Phils Open With A Couple of Roster Surprises

The Phillies made final cuts this week, slimming the squad down to 25 men in preparation for the regular season. Because of a brutal schedule in April, during which they get just three days off, the Phillies knew they needed 12 pitchers. That leaves the 9 regulars and 4 on the bench. There were two significant surprises with the last cuts.

Last cuts go way beyond evaluating baseball talent. There are personal and financial imperatives to consider. Who's got friends in the right places? How much money do they make? Are they out of options or can we stick them somewhere where they won't get away? How do we squeeze value out of every last player? How do we keep the core guys happy?

Last cuts are the dirtiest ones, the closest calls, the hardest to justify. Unclean breaks can leave bitterness that lingers for years. These final roster decisions reveal the inner workings of the Phillies Mob and set the tone for the season to come.

The first roster surprise was the demotion of Marlon Byrd in favor of Jose Offerman.

Phillies new manager Charlie Manuel put his stamp on the team by cutting Byrd in support of his veteran star Kenny Lofton. Admittedly at less than 100%, Lofton will begin the season as the teams unchallenged centerfielder. While Byrd gets a bit of a raw deal, Manuel's loyalty to Lofton is a good thing. Kenny Lofton has earned Manuel's support, having led the attack of Manuel's playoff-bound Indians team in 2001. If anyone knows Lofton, it's Manuel. Perhaps Byrd breathing down Lofton's back was too hot for him to handle. But if Byrd gets too hot to handle in AAA, expect him back to the bigs in hurry.

There was no guarantee that pinch-hitting specialist Jose Offerman would accept a minor league assignment and Manuel wanted to hang on to his services as a bat assassin, saved for situations close and late.
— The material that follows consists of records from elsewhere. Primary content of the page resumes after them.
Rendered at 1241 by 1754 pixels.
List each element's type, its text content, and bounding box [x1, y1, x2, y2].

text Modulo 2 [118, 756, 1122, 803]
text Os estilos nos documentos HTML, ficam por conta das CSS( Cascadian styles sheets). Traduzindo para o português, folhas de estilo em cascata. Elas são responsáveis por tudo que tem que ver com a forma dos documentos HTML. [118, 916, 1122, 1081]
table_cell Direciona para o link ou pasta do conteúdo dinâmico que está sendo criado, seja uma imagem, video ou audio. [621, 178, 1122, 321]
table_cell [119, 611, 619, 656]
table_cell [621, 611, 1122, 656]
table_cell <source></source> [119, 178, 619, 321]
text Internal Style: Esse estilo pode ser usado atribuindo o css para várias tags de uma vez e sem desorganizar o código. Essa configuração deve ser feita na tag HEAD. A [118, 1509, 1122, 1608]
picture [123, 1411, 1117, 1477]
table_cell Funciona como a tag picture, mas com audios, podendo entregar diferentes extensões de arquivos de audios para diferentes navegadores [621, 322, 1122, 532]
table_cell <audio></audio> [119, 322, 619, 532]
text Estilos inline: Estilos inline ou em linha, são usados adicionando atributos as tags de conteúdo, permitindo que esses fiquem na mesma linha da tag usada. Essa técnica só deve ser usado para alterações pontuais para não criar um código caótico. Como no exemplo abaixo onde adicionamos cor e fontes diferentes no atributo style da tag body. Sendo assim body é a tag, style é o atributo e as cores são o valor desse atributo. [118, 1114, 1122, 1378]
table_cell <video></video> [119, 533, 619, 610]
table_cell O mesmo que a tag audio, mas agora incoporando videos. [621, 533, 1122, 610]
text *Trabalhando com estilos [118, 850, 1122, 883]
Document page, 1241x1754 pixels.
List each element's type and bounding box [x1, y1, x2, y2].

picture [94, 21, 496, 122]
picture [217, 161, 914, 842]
Had the Phillies cut Offerman, he would not have reported to AAA as Marlon Byrd did, he would have taken his services elsewhere. If an outfield spot opens up at some point, expect Byrd to be called up, so maybe the Phillies will have their cake and eat it too.

The other roster surprise was taking Pedro Liriano over Amaury Telemaco.

Telemaco had been a Phillie since '99. Telly walked only three batters in 15 innings this spring. He tends to attack the strike zone. Sometimes he gets burned, especially when he leaves the ball up, but he works well as a spot starter or in long relief. It's shocking that the Phillies didn't use him more in that role last year. But somehow it was okay to give Paul Abbott ten starts. Unbelievable.

Charlie Manuel explained his thinking on cutting Telemaco: "Basically what we looked at is we needed a guy who can give us three or four innings in a row. I think of Telly as a guy who is going to give us an inning, maybe four outs, five at the most."

Does Telly run out of gas after five outs, or roughly 30 pitches? Look at the 2004 numbers: Telemaco's ERA up to pitch 30 was 2.43 - an excellent mark. After pitch 30 his ERA ballooned to a freakishly high 19.50.

But before you call Papa Smurf a genius, look at Telly's 2003 stats, which show that Telly's ERA dramatically improved as the game went on. His ERA was 6.97 over the first 30 pitches, and a much sharper 2.68 after pitch 30.

But let's not quibble over details. Bottom line, the Phillies saved a bundle with the cut. About $450,000, if you believe the newspapers.

Perhaps Pedro Liriano can be effective as a righty specialist out of the pen. When Vicente Padilla returns to the rotation, the Phillies must decide between Liriano and phenom Gavin Floyd.

On good teams, good players get cut. Byrd, Telemaco, Ryan Howard. All took the cut hard, as expected. Young Howard is on record as demanding a trade, but he shouldn't hold his breath. One more season mashing in AAA will bring him to the show for good. Byrd will get another chance soon. Telemaco is gone but not forgotten. To the last they must all show patience. The season is as strange as it is long. Some of these Spring cuts may yet be Autumn heroes.